Google is moving forward with Pentagon AI deal despite employee opposition


Google has reportedly signed an agreement allowing the US Department of Defense to use its site Artificial intelligence models For classified business, though there is an open letter from hundreds of employees urging the company to stay away from military uses that they say could become dangerous or impossible to supervise.

deal, Reported earlier Tuesday by The InformationThe Pentagon is allowed to use Google’s AI tools for “any legitimate government purpose,” including sensitive military applications. Google joins OpenAI and XAI, which also has similar AI confidentiality agreements with the Pentagon.

The reported agreement includes language stating that Google’s AI system is not intended for local mass surveillance or autonomous weapons without proper human oversight. But it also says that Google has no right to control or veto legal government operational decisions, according to the British Daily Mail. Reports. Google will also help adjust security settings and filters at the government’s request.

A Google spokesperson told CNET in an emailed statement that the company remains committed to the position that AI should not be used for domestic mass surveillance or autonomous weapons without human oversight, and said that providing API access to commercial models under standard practices is a “responsible approach” to supporting national security.
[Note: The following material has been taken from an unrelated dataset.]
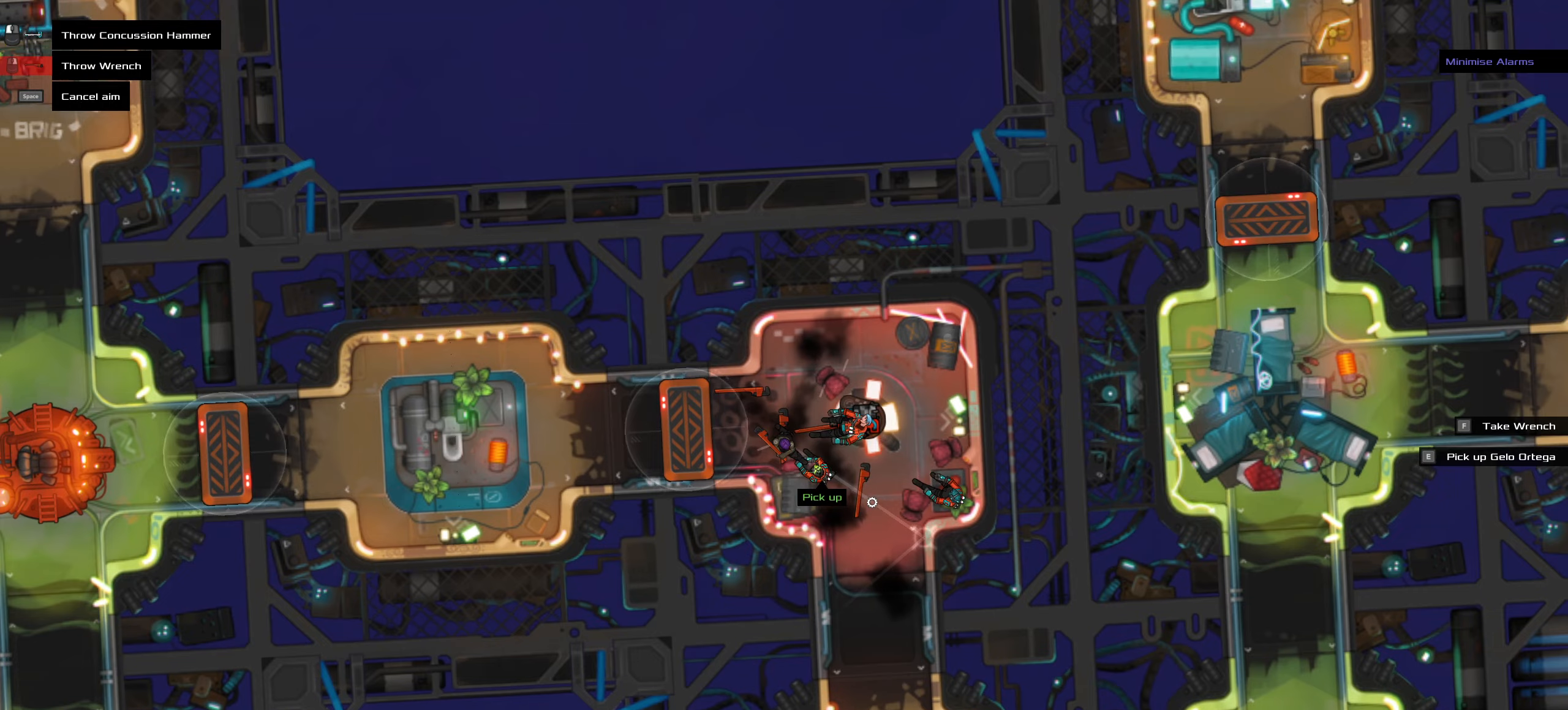
{"keys": [], "mouse": [], "events": []}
The Pentagon declined to comment to CNET.

The deal falls amid domestic backlash. in An open letter to CEO Sundar Pichaimore than 600 Google employees asked the company to “refuse to make our AI systems available for confidential workloads.” The employees wrote that because they work in close proximity to the technology, they have a responsibility to highlight and prevent its “most dangerous and unethical uses.”

“We want to see AI benefiting humanity, not to see it used in inhumane or deeply harmful ways,” the letter said. Employees said their concerns include autonomous lethal weapons and mass surveillance, but extend beyond those examples because covert action can occur without employees knowing or being able to stop it.
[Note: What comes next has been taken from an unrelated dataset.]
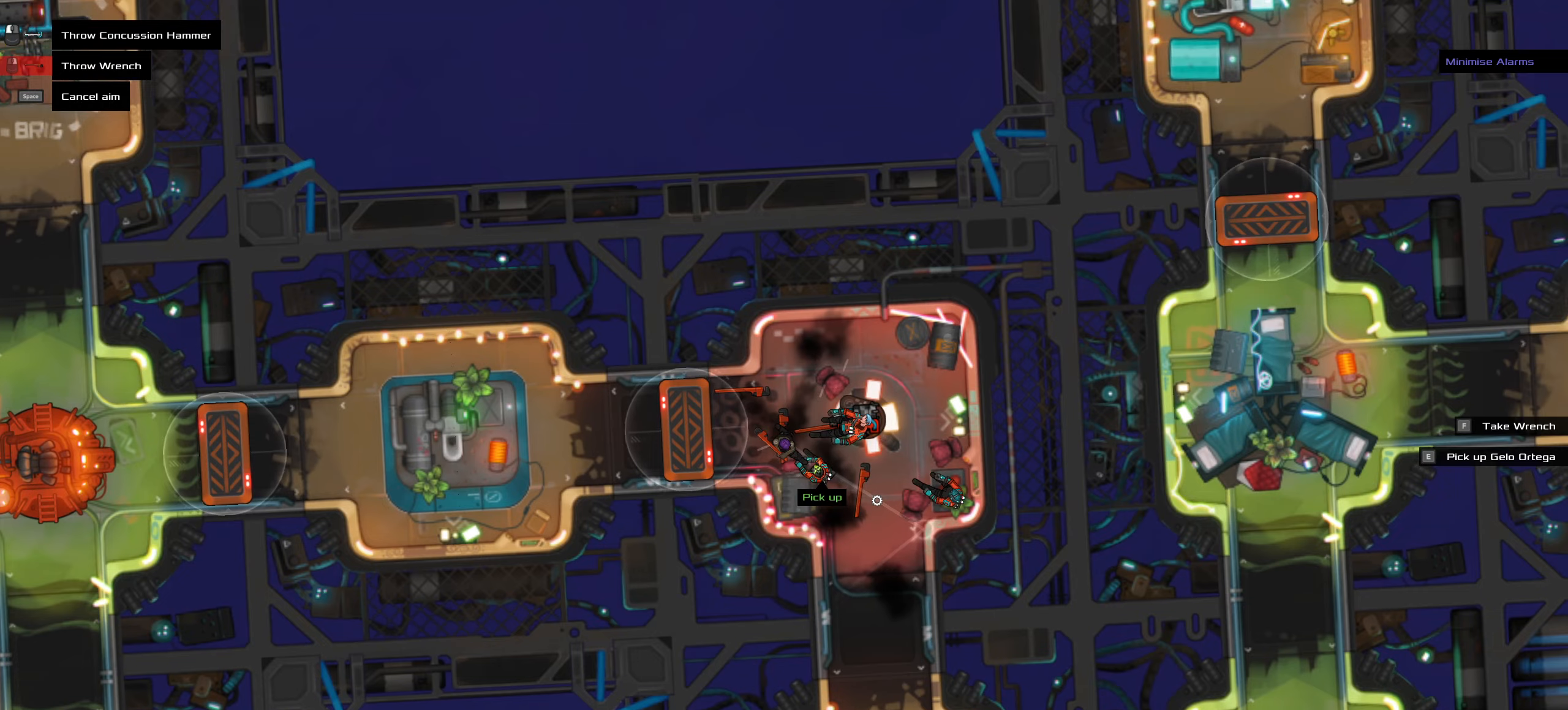
{"keys": [], "mouse": [], "events": []}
This tension reflects one of the most prominent internal revolutions that Google has witnessed. In 2018, Thousands of workers protested against Project Mavena Pentagon program that involves artificial intelligence analysis of drone footage. He chose Google later By not renewing this contract.
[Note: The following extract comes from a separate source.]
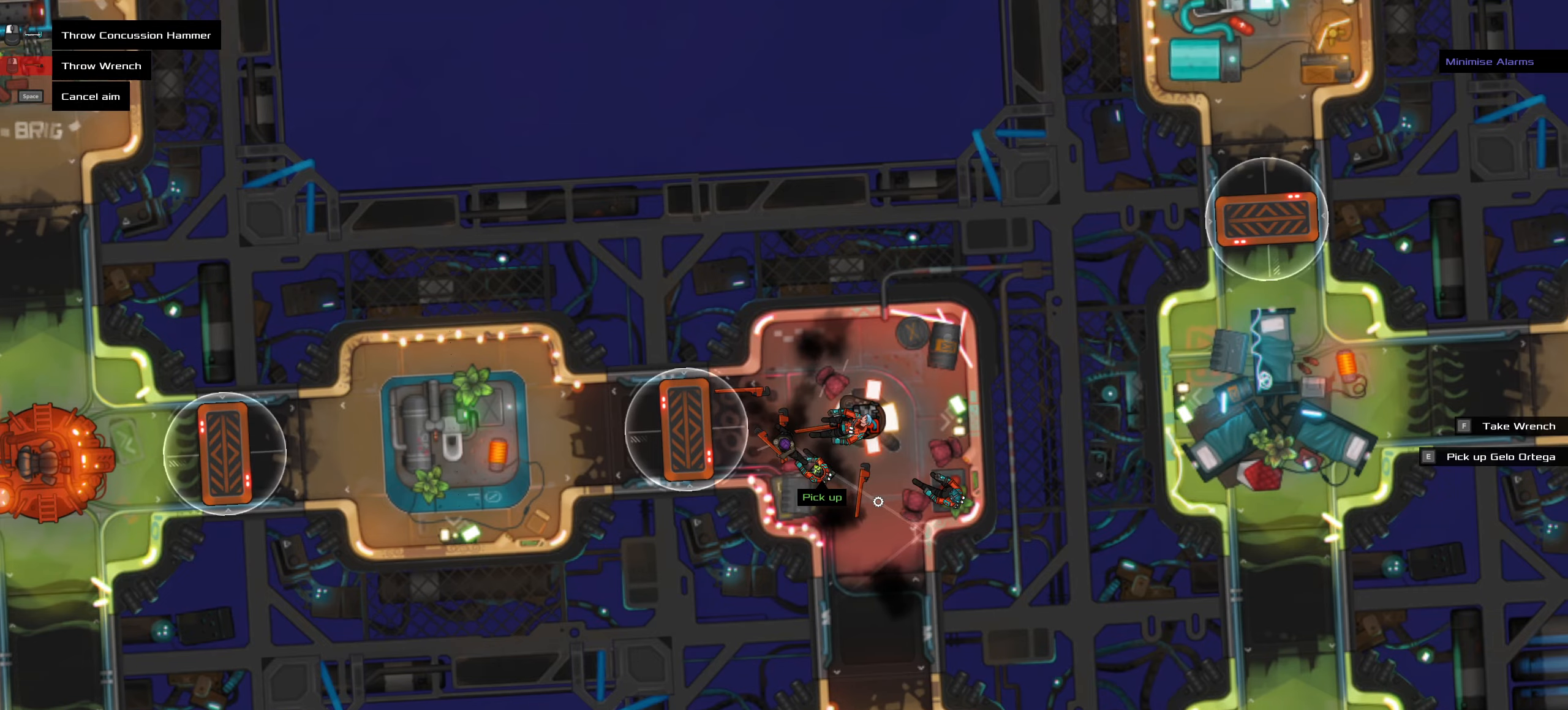
{"keys": [], "mouse": [], "events": [[117, "mouse_wheel", "down"], [217, "mouse_wheel", "up"]]}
The company’s stance on military and national security AI has changed since then.

Last year, Google removed earlier language from its AI principles that said it would not pursue technologies likely to cause public harm, certain weapons or surveillance technologies, or systems that violate widely accepted principles of human rights and international law.

In a February blog post for Google AI Principles updateGoogle DeepMind CEO Demis Hassabis and Senior Vice President James Manyika books That “democracies must lead the development of AI” and that companies and governments must work together to build AI that “protects people, promotes global growth, and supports national security.”

For Google insiders opposed to the deal, the concern is not only that AI could be used by the military, but that this secret deployment removes the usual view of how the model could be used.

“I feel extremely ashamed,” Andreas Kirsch, a researcher at Google DeepMind, wrote in an article. Public post on X In response to the reported deal.

The open letter from Google employees ends with a direct appeal to Google’s CEO: “Today, we call on you, Sundar, to act on the values ​​this company was built on, and to reject secret workloads.”